§ TASK
State how many lines in the records below contain the word "answer". Give only the number.

--- Start of INPUT ROWS ---

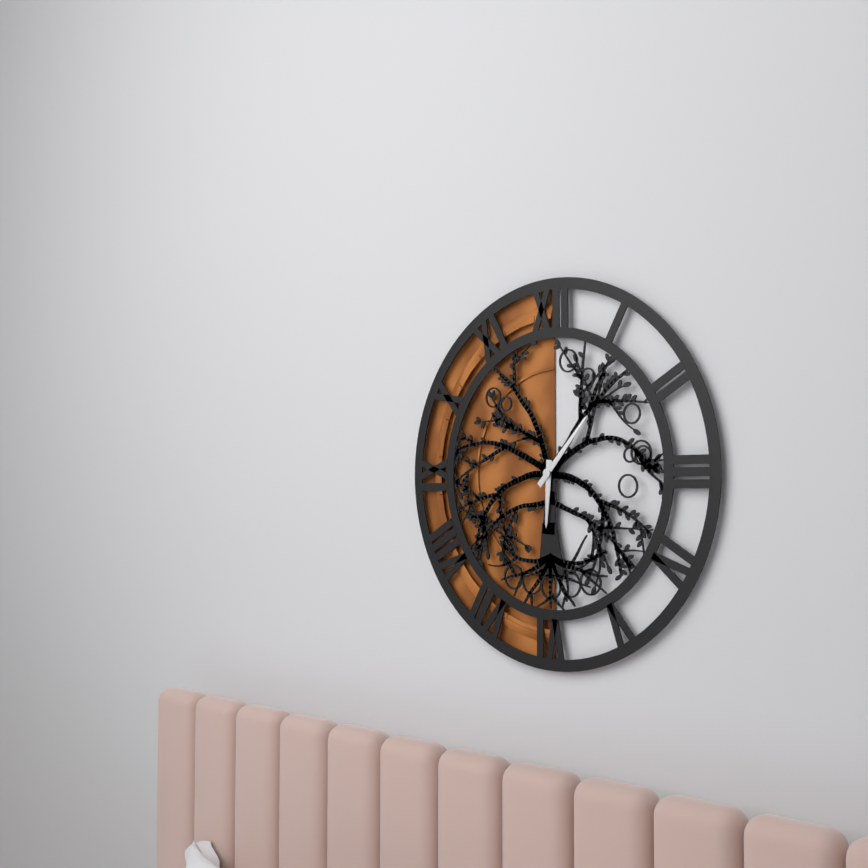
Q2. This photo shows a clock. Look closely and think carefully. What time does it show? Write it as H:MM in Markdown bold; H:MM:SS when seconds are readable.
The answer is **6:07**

--- End of INPUT ROWS ---
--- Start of INPUT ROWS ---

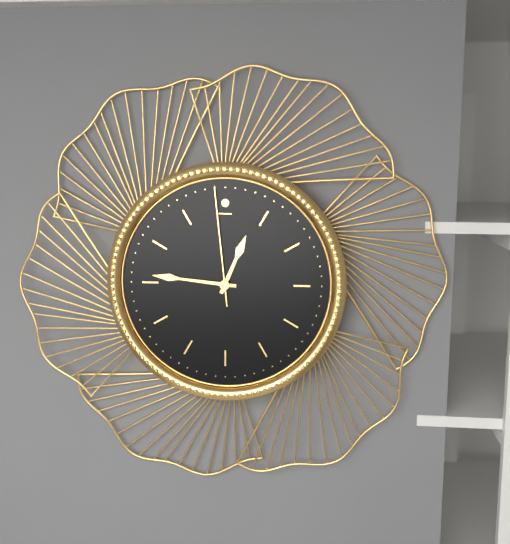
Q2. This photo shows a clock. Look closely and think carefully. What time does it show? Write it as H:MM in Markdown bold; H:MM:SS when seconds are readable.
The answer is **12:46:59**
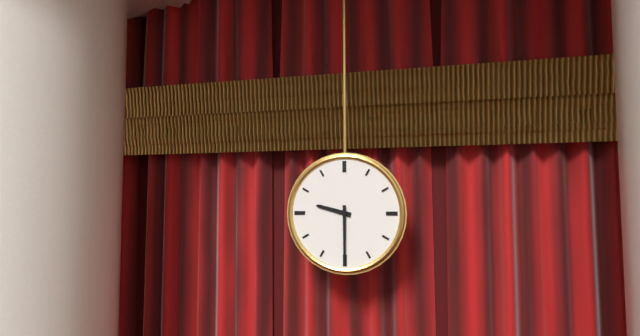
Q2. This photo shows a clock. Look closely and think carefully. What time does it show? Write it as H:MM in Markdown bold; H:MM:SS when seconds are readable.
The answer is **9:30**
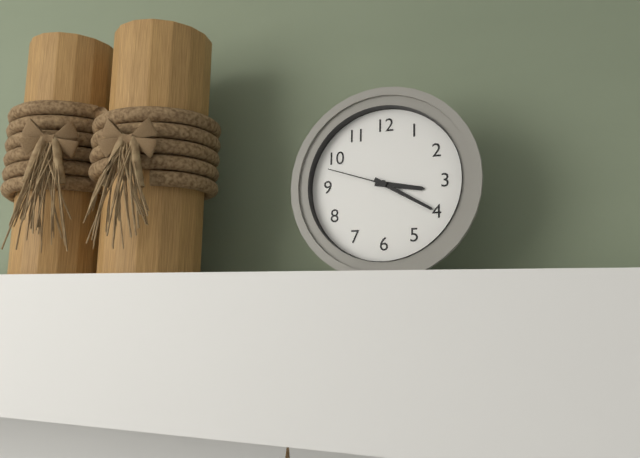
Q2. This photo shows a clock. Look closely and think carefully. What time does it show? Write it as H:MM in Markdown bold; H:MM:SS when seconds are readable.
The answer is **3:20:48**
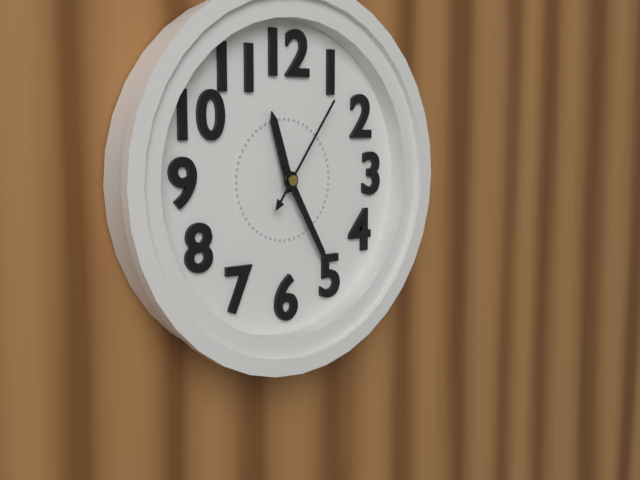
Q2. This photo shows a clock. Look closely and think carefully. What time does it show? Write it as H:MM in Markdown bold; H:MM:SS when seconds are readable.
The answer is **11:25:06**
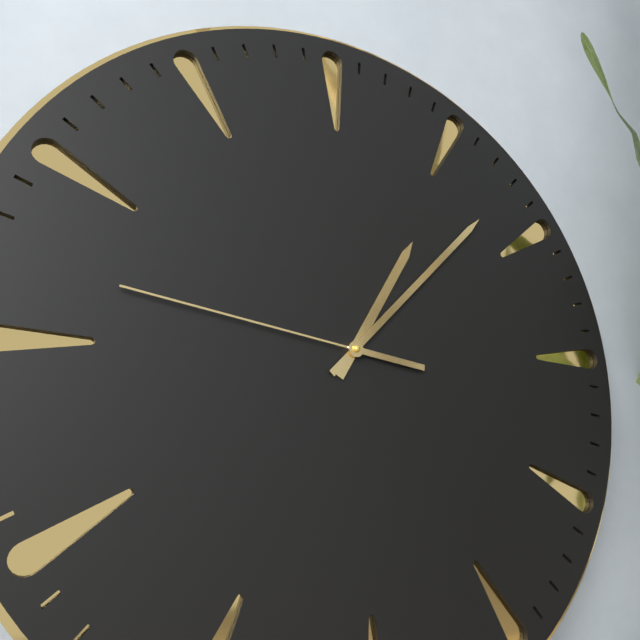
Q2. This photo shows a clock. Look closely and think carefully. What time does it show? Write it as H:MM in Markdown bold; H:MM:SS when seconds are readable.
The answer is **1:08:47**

--- End of INPUT ROWS ---

§ SOLUTION TO THIS TASK
6